Flashback : les demi-finales
Retour sur un Day 7 crucial
Lorsque débute le septième jour du plus long tournoi du monde, seuls 0,37% des 7221 participants sont encore en course. Pour les 27 joueurs restants, la table finale semble à portée de main. Mais seulement neuf sièges sont disponibles : il n'y a pas de place pour tout le monde, et c'est à ce stade de la partie que la déception de l'élimination se fait la plus douloureuse. Tous les joueurs quittant le tournoi lors du Day 7 sont grassement récompensés pour leurs efforts (des centaines de milliers de dollars au bas mot), mais difficile pour eux de ne pas penser qu'ils ont frôlé du doigt l'immortalité pokérienne. En attendant le coup d'envoi de la finale, revenons sur cette phase cruciale des demi-finales.
Une manière de vous les raconter, ces demis de l'édition 2017 du Event des World Series of Poker 2017, serait de les découper en deux moitiés de durée plus ou moins égale. Il y aurait une première partie au rythme de jeu rapide et où le clan français est resté intact. Puis il y aurait une seconde phase tout autant nerveuse et frénétique, mais marquée par la sortie de deux des côtés du dernier carré de nos compétiteurs français. Au fur et à mesure de ces deux phases, l’intensité des enjeux s’est peu à peu dessinée sur le visage des joueurs : on pouvait discerner à l’oeil nu leur nervosité, leur excitation, leur anxiété à l’idée de manquer une table finale se faisant de plus en proche.

BLOC DE DONNÉES:
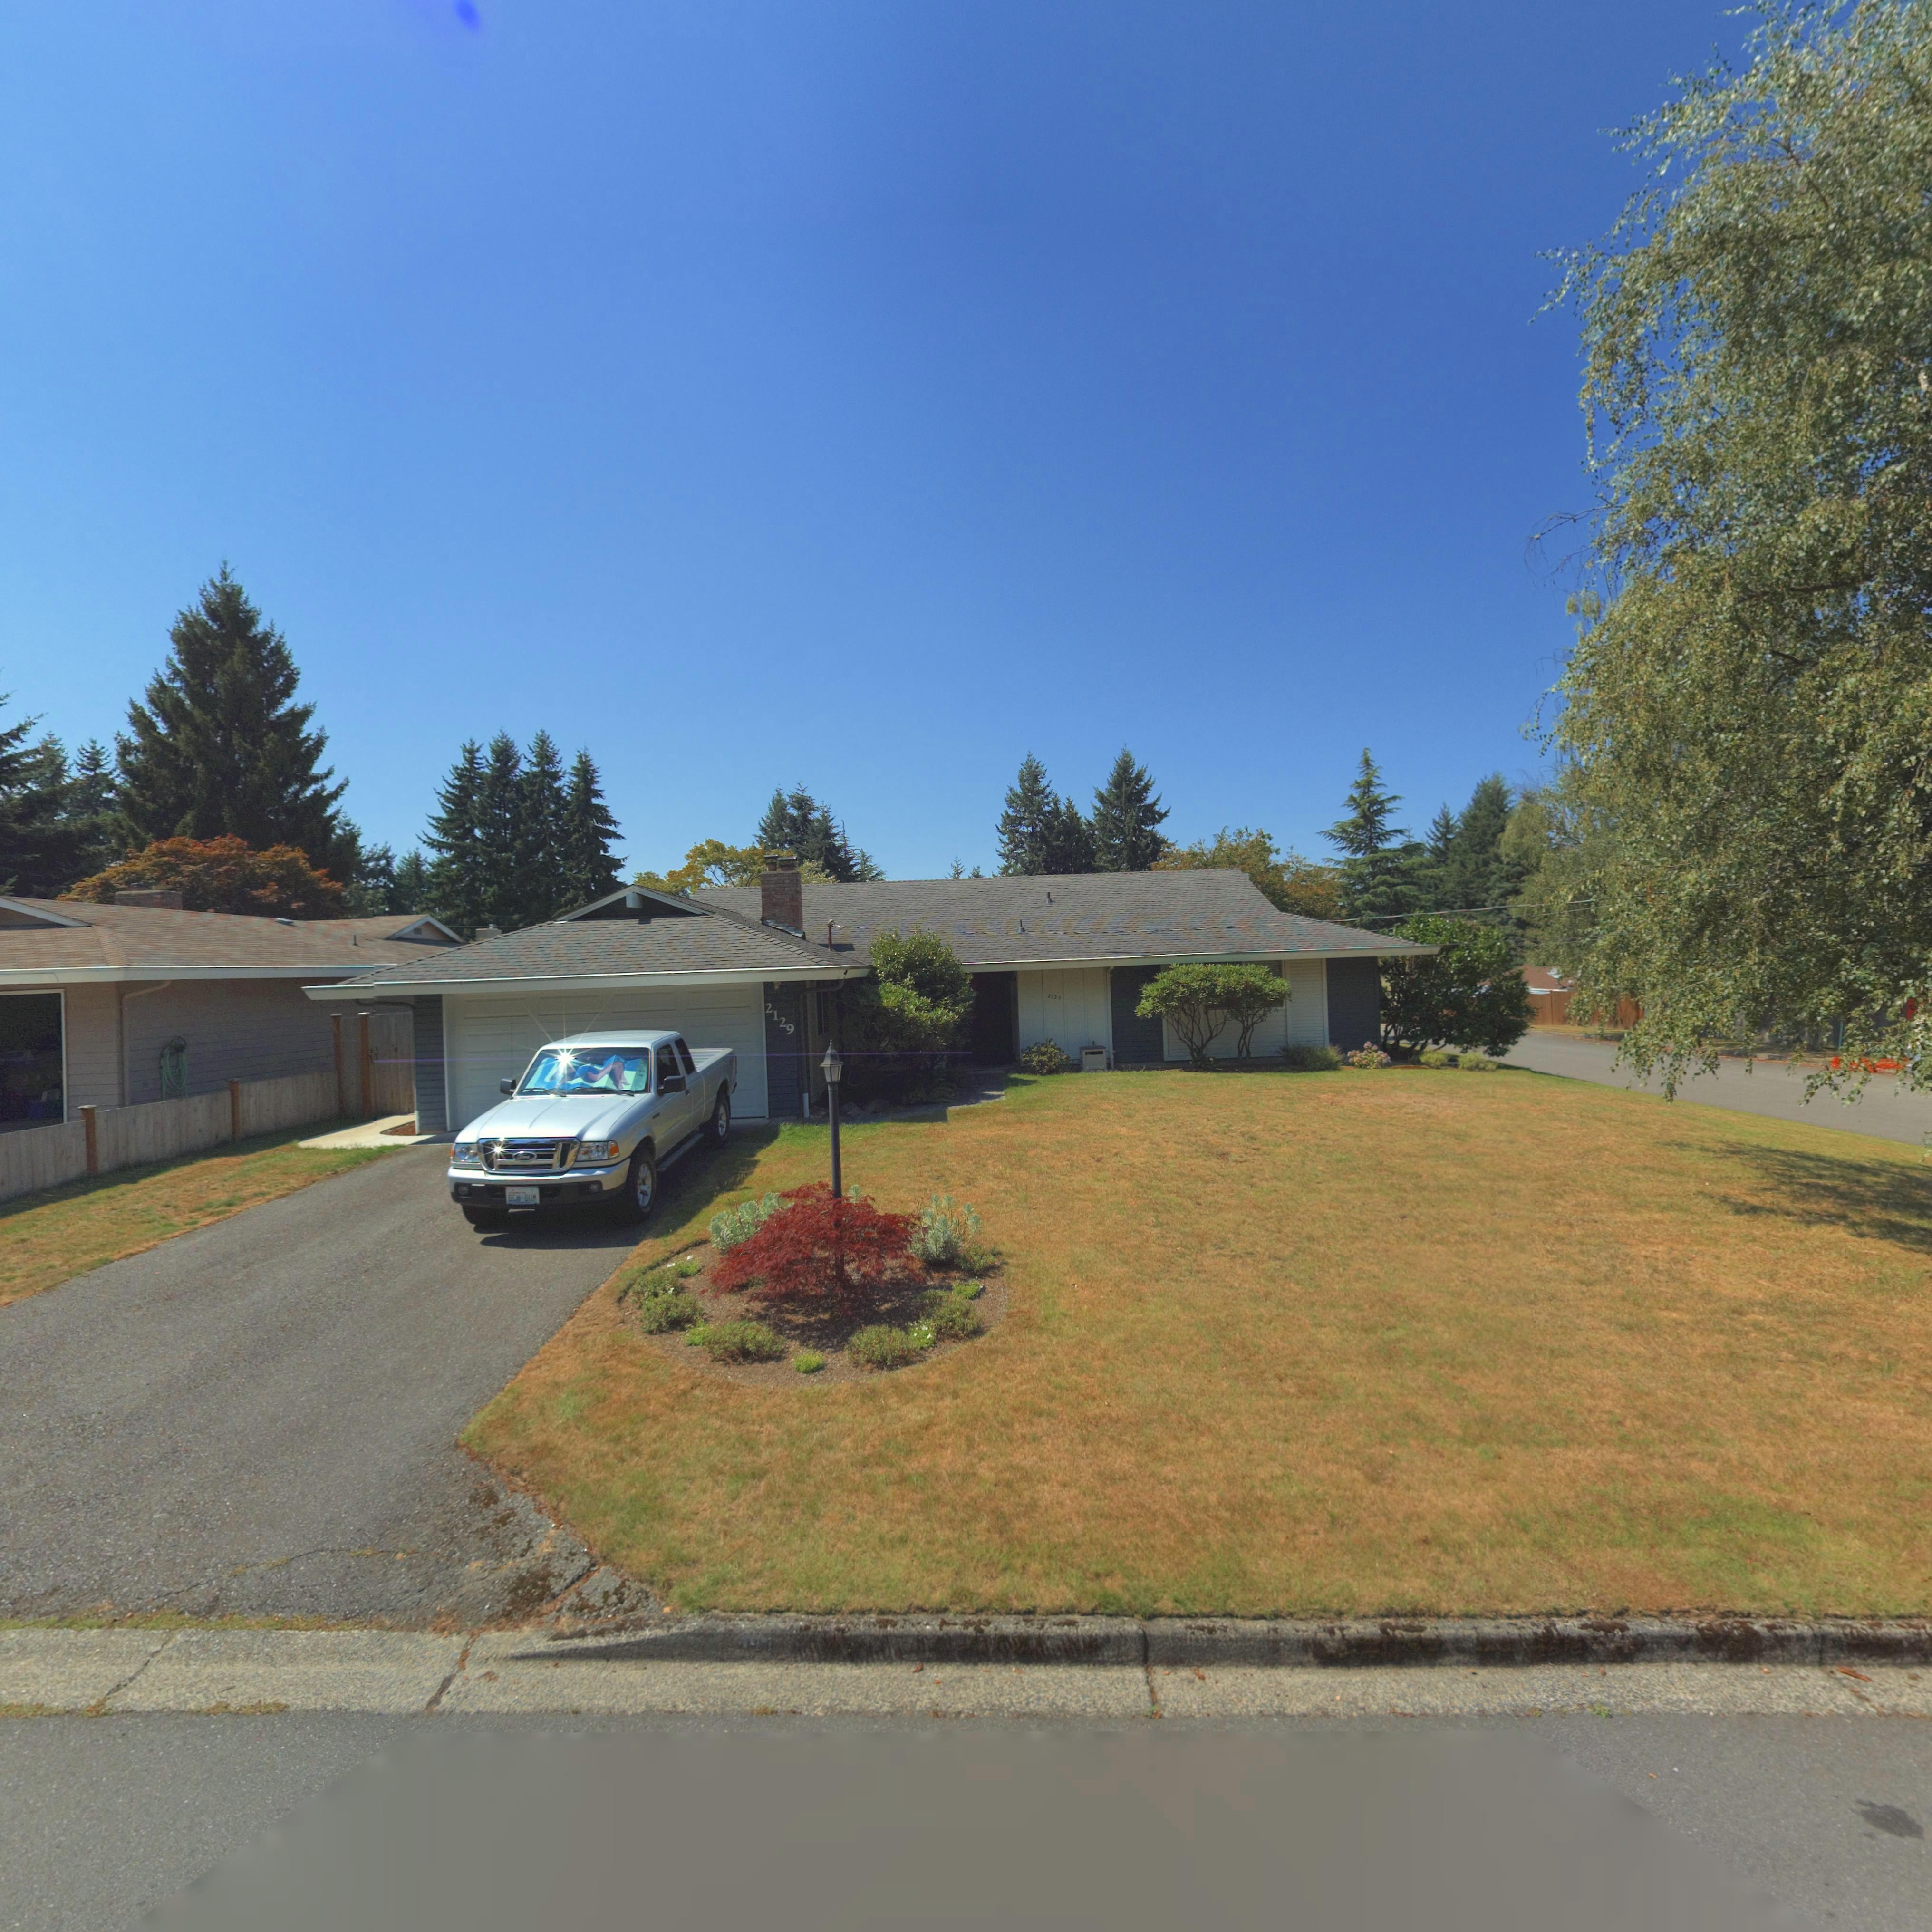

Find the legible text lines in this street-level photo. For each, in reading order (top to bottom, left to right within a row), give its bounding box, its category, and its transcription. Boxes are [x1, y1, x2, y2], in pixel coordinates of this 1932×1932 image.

[1047, 994, 1061, 1000] StreetNumber: 2129
[765, 1002, 796, 1035] StreetNumber: 2129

SÉRIE D'EXERCICES:
**a)** D'après l'extrait, combien de joueurs sont encore en course au début du septième jour ?
**b)** Recopiez mot pour mot le passage de l'extrait qui commence aux mots « Une manière de » et s'arrête après les mots « plus en proche. ».
Ce matériel n'a aucun rapport avec l'extrait.

RÉSULTATS:
**a)** 27 joueurs.

**b)**
Une manière de vous les raconter, ces demis de l'édition 2017 du Event des World Series of Poker 2017, serait de les découper en deux moitiés de durée plus ou moins égale. Il y aurait une première partie au rythme de jeu rapide et où le clan français est resté intact. Puis il y aurait une seconde phase tout autant nerveuse et frénétique, mais marquée par la sortie de deux des côtés du dernier carré de nos compétiteurs français. Au fur et à mesure de ces deux phases, l’intensité des enjeux s’est peu à peu dessinée sur le visage des joueurs : on pouvait discerner à l’oeil nu leur nervosité, leur excitation, leur anxiété à l’idée de manquer une table finale se faisant de plus en proche.